Om praktische redenen willen we een patchkast plaatsen voor onze theaterbelichting.
Lampen en dimmers wordem afgemonteerd op GST18 connectors. Naar noodzaak worden dan dimmerkanalen met lampen verbonden.
De kast is een 19" rack kast met afsluitbare voor- en achterdeur.
We zitten met een aantal vragen hieromtrent:
- dienen de vast-gemonteerde kabels van de lampen-stopkontakten eerst afgemonteerd te worden op een klemmenstrook?
- mag zo'n klemmenstrook (rijgklemmen) vrij in de kast geplaatst worden, bij voorbeeld op een 19" legbord? 
Heeft iemand toegang tot een theater patchkast? En zijn daar fotos van beschikbaar?
allen al bedankt!

----------


## jans

Beste Tomb,

Je hoeft de vaste bekabeling niet via een klemmenstrook te laten lopen.
Des te minder verbindingen des te minder storingsbronnen.
Let er wel op dat je slechts één kabel op een GST connector kunt aansluiten.
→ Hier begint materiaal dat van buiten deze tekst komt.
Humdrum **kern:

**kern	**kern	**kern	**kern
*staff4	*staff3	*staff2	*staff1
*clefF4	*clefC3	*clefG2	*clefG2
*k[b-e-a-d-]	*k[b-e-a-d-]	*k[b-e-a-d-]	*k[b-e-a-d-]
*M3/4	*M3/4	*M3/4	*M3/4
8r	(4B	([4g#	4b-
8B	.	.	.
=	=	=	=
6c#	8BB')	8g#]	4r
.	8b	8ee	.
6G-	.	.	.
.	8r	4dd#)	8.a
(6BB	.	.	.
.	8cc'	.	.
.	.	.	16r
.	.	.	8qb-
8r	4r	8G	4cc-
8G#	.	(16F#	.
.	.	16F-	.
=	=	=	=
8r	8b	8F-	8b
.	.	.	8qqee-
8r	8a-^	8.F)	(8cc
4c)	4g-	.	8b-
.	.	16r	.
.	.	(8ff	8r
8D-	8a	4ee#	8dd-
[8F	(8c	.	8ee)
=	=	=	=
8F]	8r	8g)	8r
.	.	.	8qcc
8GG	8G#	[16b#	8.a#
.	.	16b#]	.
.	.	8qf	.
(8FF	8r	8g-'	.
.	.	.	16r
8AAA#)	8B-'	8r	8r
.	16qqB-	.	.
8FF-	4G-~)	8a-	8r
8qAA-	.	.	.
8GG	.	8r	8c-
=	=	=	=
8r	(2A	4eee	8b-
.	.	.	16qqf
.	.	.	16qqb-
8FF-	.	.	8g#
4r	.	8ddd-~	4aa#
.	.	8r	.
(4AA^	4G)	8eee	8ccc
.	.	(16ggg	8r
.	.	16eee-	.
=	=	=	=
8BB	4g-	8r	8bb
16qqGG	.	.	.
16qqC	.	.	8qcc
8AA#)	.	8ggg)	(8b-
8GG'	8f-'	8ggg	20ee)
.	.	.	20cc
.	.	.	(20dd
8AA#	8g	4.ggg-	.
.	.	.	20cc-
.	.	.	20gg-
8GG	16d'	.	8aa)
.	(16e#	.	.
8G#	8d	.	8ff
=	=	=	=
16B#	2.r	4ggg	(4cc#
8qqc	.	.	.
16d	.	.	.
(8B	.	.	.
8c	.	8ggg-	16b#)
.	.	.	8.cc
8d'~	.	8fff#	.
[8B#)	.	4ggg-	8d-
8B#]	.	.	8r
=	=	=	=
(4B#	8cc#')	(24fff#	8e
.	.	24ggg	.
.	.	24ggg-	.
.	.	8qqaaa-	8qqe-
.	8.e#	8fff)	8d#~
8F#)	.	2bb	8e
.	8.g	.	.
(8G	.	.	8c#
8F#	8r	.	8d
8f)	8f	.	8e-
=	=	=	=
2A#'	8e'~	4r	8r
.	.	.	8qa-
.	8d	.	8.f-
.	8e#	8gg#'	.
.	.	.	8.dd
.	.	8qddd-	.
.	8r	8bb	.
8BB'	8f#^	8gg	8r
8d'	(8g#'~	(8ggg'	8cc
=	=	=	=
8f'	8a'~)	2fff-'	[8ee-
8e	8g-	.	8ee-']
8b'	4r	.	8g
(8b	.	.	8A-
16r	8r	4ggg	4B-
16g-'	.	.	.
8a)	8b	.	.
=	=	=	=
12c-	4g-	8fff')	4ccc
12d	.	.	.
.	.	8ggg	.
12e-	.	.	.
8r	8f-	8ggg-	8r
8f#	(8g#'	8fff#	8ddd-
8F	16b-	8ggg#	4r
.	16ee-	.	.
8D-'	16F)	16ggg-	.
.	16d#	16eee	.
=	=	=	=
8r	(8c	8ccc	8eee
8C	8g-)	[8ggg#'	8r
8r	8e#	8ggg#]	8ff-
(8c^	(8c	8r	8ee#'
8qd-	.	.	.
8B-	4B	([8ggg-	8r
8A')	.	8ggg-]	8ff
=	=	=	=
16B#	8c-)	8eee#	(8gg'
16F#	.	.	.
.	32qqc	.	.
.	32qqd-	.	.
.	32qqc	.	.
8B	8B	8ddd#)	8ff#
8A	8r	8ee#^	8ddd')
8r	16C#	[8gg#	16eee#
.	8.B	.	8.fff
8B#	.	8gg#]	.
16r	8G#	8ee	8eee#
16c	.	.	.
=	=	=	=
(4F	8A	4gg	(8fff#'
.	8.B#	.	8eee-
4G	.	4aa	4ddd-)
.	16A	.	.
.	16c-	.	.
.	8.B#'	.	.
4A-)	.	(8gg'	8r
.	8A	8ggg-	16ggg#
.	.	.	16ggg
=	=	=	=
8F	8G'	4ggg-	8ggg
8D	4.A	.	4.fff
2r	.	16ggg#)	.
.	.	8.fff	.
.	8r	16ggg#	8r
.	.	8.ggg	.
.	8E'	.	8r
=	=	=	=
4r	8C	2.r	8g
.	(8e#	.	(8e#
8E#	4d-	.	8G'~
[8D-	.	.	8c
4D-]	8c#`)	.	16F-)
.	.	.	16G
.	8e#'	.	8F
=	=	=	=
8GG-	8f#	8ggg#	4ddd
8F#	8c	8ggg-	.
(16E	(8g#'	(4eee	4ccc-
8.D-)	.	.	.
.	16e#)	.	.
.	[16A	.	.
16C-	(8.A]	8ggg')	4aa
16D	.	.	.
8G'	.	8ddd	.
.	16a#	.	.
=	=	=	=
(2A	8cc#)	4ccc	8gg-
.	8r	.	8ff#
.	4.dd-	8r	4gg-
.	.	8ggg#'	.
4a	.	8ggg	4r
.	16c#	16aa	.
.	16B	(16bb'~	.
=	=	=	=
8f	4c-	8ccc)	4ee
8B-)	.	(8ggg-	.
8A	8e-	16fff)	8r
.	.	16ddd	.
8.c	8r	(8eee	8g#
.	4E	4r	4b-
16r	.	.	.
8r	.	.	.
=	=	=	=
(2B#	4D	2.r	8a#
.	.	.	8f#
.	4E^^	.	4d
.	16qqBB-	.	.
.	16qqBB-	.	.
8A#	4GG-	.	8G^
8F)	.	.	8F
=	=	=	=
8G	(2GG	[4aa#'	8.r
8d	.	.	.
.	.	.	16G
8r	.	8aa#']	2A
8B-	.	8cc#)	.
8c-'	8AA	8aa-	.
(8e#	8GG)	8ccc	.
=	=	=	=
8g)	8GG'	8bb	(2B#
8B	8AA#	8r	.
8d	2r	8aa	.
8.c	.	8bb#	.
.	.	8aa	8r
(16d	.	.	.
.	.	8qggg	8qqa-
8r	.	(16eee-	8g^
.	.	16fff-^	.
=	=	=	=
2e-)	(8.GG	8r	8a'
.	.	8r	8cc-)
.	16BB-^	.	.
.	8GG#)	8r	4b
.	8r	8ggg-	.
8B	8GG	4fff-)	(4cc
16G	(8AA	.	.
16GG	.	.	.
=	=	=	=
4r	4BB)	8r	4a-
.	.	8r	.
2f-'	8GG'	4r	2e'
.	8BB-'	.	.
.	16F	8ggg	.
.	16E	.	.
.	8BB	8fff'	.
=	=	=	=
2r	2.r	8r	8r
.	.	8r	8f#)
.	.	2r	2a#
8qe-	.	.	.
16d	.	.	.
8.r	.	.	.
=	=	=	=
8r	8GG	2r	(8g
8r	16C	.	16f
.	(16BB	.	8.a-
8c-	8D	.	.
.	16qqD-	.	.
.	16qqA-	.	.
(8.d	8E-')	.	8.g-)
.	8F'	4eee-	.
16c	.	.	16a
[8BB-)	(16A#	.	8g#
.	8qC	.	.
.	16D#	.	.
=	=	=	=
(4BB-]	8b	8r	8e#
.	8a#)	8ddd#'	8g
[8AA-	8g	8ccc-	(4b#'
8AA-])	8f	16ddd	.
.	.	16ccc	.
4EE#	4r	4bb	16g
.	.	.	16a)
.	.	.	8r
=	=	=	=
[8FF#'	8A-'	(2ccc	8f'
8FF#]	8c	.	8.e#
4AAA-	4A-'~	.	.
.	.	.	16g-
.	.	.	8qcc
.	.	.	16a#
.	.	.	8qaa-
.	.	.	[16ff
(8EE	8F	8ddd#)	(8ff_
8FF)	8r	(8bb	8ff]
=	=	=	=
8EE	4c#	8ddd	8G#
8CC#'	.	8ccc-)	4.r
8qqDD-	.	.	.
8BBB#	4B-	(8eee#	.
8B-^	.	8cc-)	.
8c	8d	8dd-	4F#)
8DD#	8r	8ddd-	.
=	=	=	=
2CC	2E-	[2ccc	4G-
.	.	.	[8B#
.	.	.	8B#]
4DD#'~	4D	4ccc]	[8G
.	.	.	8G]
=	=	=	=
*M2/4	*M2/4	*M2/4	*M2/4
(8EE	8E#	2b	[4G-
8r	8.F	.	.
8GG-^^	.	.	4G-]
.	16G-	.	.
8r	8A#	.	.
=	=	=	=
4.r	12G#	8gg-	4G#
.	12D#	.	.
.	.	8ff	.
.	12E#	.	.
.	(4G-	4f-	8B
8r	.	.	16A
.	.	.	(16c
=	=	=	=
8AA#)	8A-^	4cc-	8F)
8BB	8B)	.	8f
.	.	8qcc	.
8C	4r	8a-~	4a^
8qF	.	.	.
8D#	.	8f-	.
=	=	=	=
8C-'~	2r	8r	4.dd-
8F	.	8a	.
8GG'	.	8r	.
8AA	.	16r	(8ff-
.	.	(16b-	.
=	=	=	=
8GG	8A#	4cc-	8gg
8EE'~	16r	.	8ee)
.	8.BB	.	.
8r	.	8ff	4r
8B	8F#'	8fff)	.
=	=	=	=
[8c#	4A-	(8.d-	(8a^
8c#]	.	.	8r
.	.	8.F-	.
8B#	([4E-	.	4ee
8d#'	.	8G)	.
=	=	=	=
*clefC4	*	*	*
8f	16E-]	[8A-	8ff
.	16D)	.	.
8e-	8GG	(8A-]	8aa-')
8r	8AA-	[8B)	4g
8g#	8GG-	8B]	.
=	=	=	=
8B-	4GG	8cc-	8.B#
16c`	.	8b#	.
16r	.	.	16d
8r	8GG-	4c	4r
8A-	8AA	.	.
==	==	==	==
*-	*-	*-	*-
Heb je meer dan zou ik dit wel via een klemmenstrook laten lopen dit is netter en funcioneler dan kabeldozen in een 19" kast.
Waar je wel om moet denken is de trekontlasting van deze bekabeling, dit kun je oplossen door onder of achter de GST aansluitingen een nato-baan te plaatsen waar je de bekabeling op vast zet.

----------


## Tomb

Vermits de dimmer kanalen 20A of 25A kunnen leveren willen we elk kanaal op 2 GST18 connectors afmonteren. De ontdubbeling per kanaal willen we graag via rijgklemmen uitvoeren. Heeft iemand een idee hoe je rijgklemmen in een 19inch patchkast monteert?
al bedankt, allemaal!

----------


## Carl

Een stuk DIN rail achterop een blindplaat?

----------


## Outline

20 of 25A per kanaal? Op 2 GST18's? Ik neem aan dat je 'm dan per GST18 afzekerd op 16A? Anders kunnen er zo maar dingen beginnen te smeulen en/of roken...

Riep er iemand: BRAND!!!! ?

----------